Functional_Data_Example

Zhuoran (Angela) Yu

2025-11-12

Due to runtime constraints, some code chunks in this vignette are not executed during the build process. Users may run these examples locally or refer to the package website for the full outputs.

1 Overview

The example here is to use pupil functional data to construct the simultaneous outer and inner confidence regions (SCRs) from simultaneous confidence bands (SCBs) using Function-on-Scalar Regression (FoSR).

The pupil dataset contains repeated measures of percent change over time for multiple subjects under two user categories (use: 1 and no use: 0). It contains both user and non-user groups, multiple time points, and several covariates, including age, gender, BMI, and alcohol consumption.

library(SCoRES)
library(mgcv)
data(pupil)

Before calculating the SCBs, we first process pupil data by fitting a mean GAM model, extracting residuals and performing FPCA using SCoRES::prepare_pupil_fpca(), the function will return an enhanced dataset that includes the FPCA-derived basis scores (Phi1, Phi2, Phi3, Phi4) for Function-on-Scalar Regression (FoSR) analysis.

Following the FPCA-based data augmentation, we fit a FoSR model using mgcv::bam(), which allows efficient estimation of Generalized Additive Mixed Models (GAMMs). The model formula is designed to capture both population-level smooth trends and subject-specific functional variation.

The response here is percent_change. Time variable t is seconds, and the covariate is use, which is a binary indicator (1:use, 0:no use).

The function-on-scalar regression model is

\[ \text{percent_change}_i(t) = \beta_0(t) + \beta_1(t) \text{use}_i + b_i(t) + \epsilon_i(t), \]

pupil_fpca <- SCoRES::prepare_pupil_fpca(pupil)
fosr_mod <- mgcv::bam(percent_change ~ s(seconds, k=30, bs="cr") +
            s(seconds, by = use, k=30, bs = "cr") +
            s(id, by = Phi1, bs="re") +
            s(id, by = Phi2, bs="re") +
            s(id, by = Phi3, bs="re") +
            s(id, by = Phi4, bs="re"),
            method = "fREML", data = pupil_fpca, discrete = TRUE)

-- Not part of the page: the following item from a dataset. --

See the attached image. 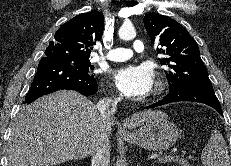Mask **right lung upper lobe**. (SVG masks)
Wrapping results in <instances>:
<instances>
[{"instance_id":"right-lung-upper-lobe-1","label":"right lung upper lobe","mask_w":231,"mask_h":166,"mask_svg":"<svg viewBox=\"0 0 231 166\" xmlns=\"http://www.w3.org/2000/svg\"><path fill=\"white\" fill-rule=\"evenodd\" d=\"M104 16L101 12L79 14L64 23L49 42L45 57L89 59L92 46L103 34Z\"/></svg>"}]
</instances>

After obtaining the FoSR object fosr_mod, the simultaneous confidence bands (SCBs) can be constructed through SCoRES::SCB_functional_outcome using pre-specified methods. The SCoRES package provides two options for calculating simultaneous confidence bands (SCBs), specified via the method argument: cma: Correlation and Multiplicity Adjusted (CMA) confidence bands via parametric approach from Crainiceanu et al. (2024). multiplier: Dense confidence bands via Multiplier-t Bootstrap method from Telschow & Schwartzman (2022). Use subset to specify the names of grouping variables to analyze. The input data should have numerical binary 0/1 values for all scalar group variables. Here, we analyze the user group by specifying subset = c("use = 1"). Use fitted to specify the object for SCB estimation. If fitted = TRUE, SCoRES::SCB_functional_outcome will construct the SCB for the fitted mean outcome function. If fitted = FALSE, SCoRES::SCB_functional_outcome will construct the SCB for the fitted parameter function. For cma option, users are required to provide a functional regression object through argument object. For multiplier option, users also need to provide input for object. If object = NULL, the function will only output the SCB for an overall mean outcome function regardless of the group specified.

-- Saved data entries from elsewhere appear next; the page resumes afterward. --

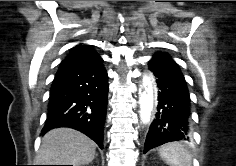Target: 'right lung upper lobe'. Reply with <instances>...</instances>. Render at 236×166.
I'll list each match as a JSON object with an SVG mask.
<instances>
[{"label":"right lung upper lobe","instance_id":"right-lung-upper-lobe-1","mask_svg":"<svg viewBox=\"0 0 236 166\" xmlns=\"http://www.w3.org/2000/svg\"><path fill=\"white\" fill-rule=\"evenodd\" d=\"M101 60L92 45L79 44L70 50V54L61 62L60 68L83 67Z\"/></svg>","mask_w":236,"mask_h":166}]
</instances>
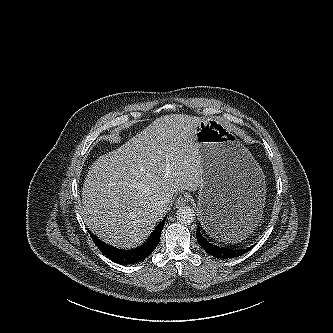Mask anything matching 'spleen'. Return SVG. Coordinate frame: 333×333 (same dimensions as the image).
I'll use <instances>...</instances> for the list:
<instances>
[{
  "instance_id": "obj_1",
  "label": "spleen",
  "mask_w": 333,
  "mask_h": 333,
  "mask_svg": "<svg viewBox=\"0 0 333 333\" xmlns=\"http://www.w3.org/2000/svg\"><path fill=\"white\" fill-rule=\"evenodd\" d=\"M253 228L247 225H240V227H234L229 230L226 234H224V238L222 237L223 241H234V240H241L242 238L246 237Z\"/></svg>"
}]
</instances>
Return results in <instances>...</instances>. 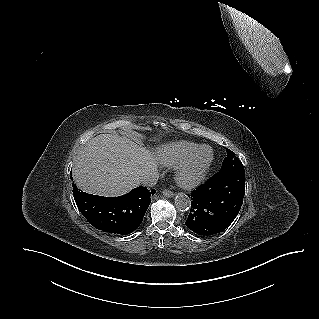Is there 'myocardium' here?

Here, we estimate SCBs using both options separately for the mean outcome Y(t) of user’s group: \[ E[\text{percent_change}(t) | \text{use} = 1] = \beta_0(t) + \beta_1(t), \]

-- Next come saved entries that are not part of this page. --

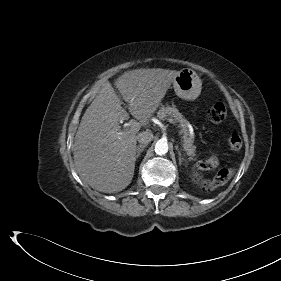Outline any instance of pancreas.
Masks as SVG:
<instances>
[{
  "label": "pancreas",
  "instance_id": "1",
  "mask_svg": "<svg viewBox=\"0 0 281 281\" xmlns=\"http://www.w3.org/2000/svg\"><path fill=\"white\" fill-rule=\"evenodd\" d=\"M157 117L160 120H166L167 117H171L179 123L181 133L183 134L182 143L184 151L189 156V160H196V146L194 145V136L189 132L190 123L183 117V115L178 111L175 105H161L159 111L157 112Z\"/></svg>",
  "mask_w": 281,
  "mask_h": 281
}]
</instances>
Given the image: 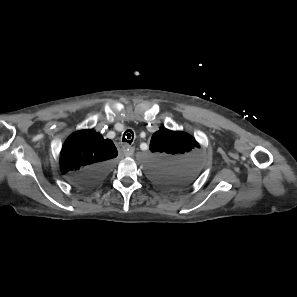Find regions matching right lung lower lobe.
Returning a JSON list of instances; mask_svg holds the SVG:
<instances>
[{"instance_id":"98d812e1","label":"right lung lower lobe","mask_w":297,"mask_h":297,"mask_svg":"<svg viewBox=\"0 0 297 297\" xmlns=\"http://www.w3.org/2000/svg\"><path fill=\"white\" fill-rule=\"evenodd\" d=\"M110 168V163L93 165L70 175V181L78 187L89 188L99 184L106 177Z\"/></svg>"}]
</instances>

In the multiplier bootstrap procedure, SCoRES supports three types of multiplier distributions, which is specified by weights:

Default is rademacher.

Two options are available for estimating the standard error \(\hat{\epsilon}_N^*(s_j)\), which is specified by method_SD:

Default is t.

For mathematical details, see vignette Methods.

2 Correlation and Multiplicity Adjusted (CMA) Confidence Bands

2.1 SCB for Mean Outcome Function

The code below visualizes the simultaneous outer and inner regions derived from SCB results using the SCoRES::plot_cs() function. The results object is first converted to a tibble for easier manipulation.

The levels = c(-18, -20, -22, -24) argument specifies a set of thresholds, and SCoRES::plot_cs() function estimates multiple inverse upper excursion sets corresponding to these thresholds, and plots the estimated inverse regions, the inner confidence regions, and the outer confidence regions.

# CMA approach
results_pupil_cma <- SCoRES::SCB_functional_outcome(
                                          data_df = pupil,
                                          object = fosr_mod, 
                                          method = "cma",
                                          fitted = TRUE, 
                                          alpha = 0.05, 
                                          outcome = "percent_change",
                                          domain = "seconds", 
                                          subset = c("use = 1"), 
                                          id = "id")

results_pupil_cma <- tibble::as_tibble(results_pupil_cma)
plot_cs(results_pupil_cma,
        levels = c(-18, -20, -22, -24), 
        x = results_pupil_cma$domain, 
        mu_hat = results_pupil_cma$mu_hat, 
        xlab = "Seconds", 
        ylab = "Percent_Outcome", 
        level_label = T, 
        min.size = 40, 
        palette = "Spectral", 
        color_level_label = "black")

The plot demonstrates how to use SCBs to find regions of time where the estimated mean is greater than or equal to the four levels -18, -20, -22 and -24 for pupil data. The gray shaded area is the 95% SCB, the solid black line is the estimated mean. The red horizontal line shows the inner confidence regions (where the lower SCB is greater than the corresponding level) that are contained in the estimated inverse region represented by the union of the yellow and red horizontal line (where the estimated mean is greater than the corresponding levels); the outer confidence regions are the union of the blue, yellow and red line (where the upper SCB is greater than the corresponding levels) and contain both the estimated inverse regions and the inner confidence regions.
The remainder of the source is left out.